Whether in the throes of cleaning up after a hurricane or a pitched battle, people need help from humanitarian organizations: food, clothing, a place to sleep. In providing that help, humanitarian organizations may need to gather a fair bit of personal data in order to keep track of who has received what or simply to make sure no one gets left behind.
“One of the many differences in the way we would look at data protection in a humanitarian context,” said Massimo Marelli, head of the data protection office at the International Committee of the Red Cross, “is based on the kind of dramatic implications on the lives of individuals. When we talk about ‘harm,’ we’re really talking about the possibility that the harm could be very severe, life and death, if the data is not handled properly.”
That kind of concern prompted Marelli to reach out in July of 2013 to Chris Kuner, co-director of the Brussels Privacy Hub and a longtime legal voice in the space, to collaborate on a framework for doing privacy and data protection at the ICRC. After creating a program both of them were happy with, however, they realized the work might be valuable to others doing similar efforts, who might not have highly developed data protection teams or the budgets to delve deeply into privacy operations.
Thus, they’ve packaged their work and released it as the Handbook on Data Protection in Humanitarian Action. The two will be joined in a web conference Tuesday to present the topic by Daniel Scarnecchia, who works at the Signal Program on Human Security and Technology at Harvard, among other posts.
Marelli said it’s not hard to get humanitarian organizations to engage with the topic, as the protection of people and their fundamental rights is part and parcel of what these organizations do, but that doesn’t mean it’s easy or top of mind out of the gate.

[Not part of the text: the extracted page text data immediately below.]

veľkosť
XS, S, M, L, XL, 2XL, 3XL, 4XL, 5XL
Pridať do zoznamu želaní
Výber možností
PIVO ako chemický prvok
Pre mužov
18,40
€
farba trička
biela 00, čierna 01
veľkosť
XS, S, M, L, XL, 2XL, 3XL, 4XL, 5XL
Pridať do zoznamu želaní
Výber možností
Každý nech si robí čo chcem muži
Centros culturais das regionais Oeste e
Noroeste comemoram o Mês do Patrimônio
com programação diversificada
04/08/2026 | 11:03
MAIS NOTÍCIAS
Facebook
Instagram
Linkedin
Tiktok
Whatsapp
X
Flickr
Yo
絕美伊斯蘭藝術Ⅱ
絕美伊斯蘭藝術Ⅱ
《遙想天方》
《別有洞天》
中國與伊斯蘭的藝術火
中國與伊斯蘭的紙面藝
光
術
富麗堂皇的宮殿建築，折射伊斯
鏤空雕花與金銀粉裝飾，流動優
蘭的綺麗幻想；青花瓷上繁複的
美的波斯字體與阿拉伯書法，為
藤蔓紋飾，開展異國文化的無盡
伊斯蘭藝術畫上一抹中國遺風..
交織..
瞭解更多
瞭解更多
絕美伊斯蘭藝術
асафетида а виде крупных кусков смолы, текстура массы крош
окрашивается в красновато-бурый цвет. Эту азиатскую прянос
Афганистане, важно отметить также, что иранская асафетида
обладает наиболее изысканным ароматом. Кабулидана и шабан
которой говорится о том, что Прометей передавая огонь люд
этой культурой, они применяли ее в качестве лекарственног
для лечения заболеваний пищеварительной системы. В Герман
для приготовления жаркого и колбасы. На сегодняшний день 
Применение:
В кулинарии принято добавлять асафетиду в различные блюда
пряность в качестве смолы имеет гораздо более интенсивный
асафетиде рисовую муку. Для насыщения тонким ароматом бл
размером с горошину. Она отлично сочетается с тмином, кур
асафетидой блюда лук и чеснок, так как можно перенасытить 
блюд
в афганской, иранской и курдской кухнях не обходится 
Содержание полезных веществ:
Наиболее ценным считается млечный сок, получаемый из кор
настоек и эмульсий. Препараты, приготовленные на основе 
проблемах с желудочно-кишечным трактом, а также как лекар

“Applying the principles of ‘do no harm’ in the context of new technologies is really challenging,” he said, “and data protection is a tool to make sure that we do no harm in a digital environment.”
Kuner is used to working with corporations as part of his private sector work. He called working with Marelli and the Red Cross “an eye-opener.”
“A lot of their work is in non-developed countries,” he said, “and there really may not be a rule of law — either no data protection law or, if one exists, it just exists on paper. A lot of organizations were confused. They knew they had to protect privacy. They knew it was part of their mandate to protect individuals. But they didn’t know what rules to follow.”
The handbook, then, can serve as a set of rules, Kuner said, based on international best practices that can be applied in situations where there is no applicable law.
“In the private sector,” Kuner said, “we’re fixated on this issue of whether this is personal data or not. In the humanitarian sector, sometimes it just really doesn’t matter. Maybe the Syrian army wants to bomb them but doesn’t know who they are. They just know there’s a large group of people there. It’s not about whether the data is identifiable or not. The issues that I’ve been used to in data protection get magnified and in some cases, they get taken to a whole new dimension than we’re used to.”
“These organizations,” he continued, “they see how important privacy is, and there’s a whole group of people emerging who have to deal with privacy. It’s similar to the DPO phenomenon, but there is a totally different set of issues that don’t match up one to one.”
If ever there was a collaborative environment with peers looking to help, though, it’s in the small community of people doing data protection work in humanitarian settings, so the hope is that sharing best practices can help get everyone up to speed as quick as possible.
“There are different levels of maturity in different organizations,” Marelli said. “We’re blessed to have a lot of support from management [at the ICRC] and have built a significant team, but there are other organizations that are struggling very much.” Hopefully, the handbook, and perhaps privacy professionals looking to lend a hand, can make it less of a struggle.